#### [Exercise materials]
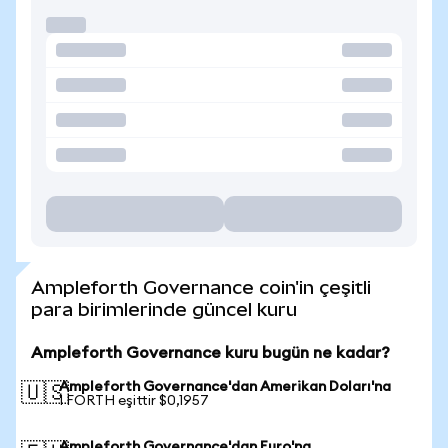
Ampleforth Governance coin'in çeşitli
para birimlerinde güncel kuru
Ampleforth Governance kuru bugün ne kadar?
Ampleforth Governance'dan Amerikan Doları'na
🇺🇸
1 FORTH eşittir $0,1957
Ampleforth Governance'dan Euro'na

#### [Task goal]
Restate the listing word for word. Pictures do not belong in the copy.

#### [Task solution]
Ampleforth Governance coin'in çeşitli
para birimlerinde güncel kuru
Ampleforth Governance kuru bugün ne kadar?
Ampleforth Governance'dan Amerikan Doları'na
🇺🇸
1 FORTH eşittir $0,1957
Ampleforth Governance'dan Euro'na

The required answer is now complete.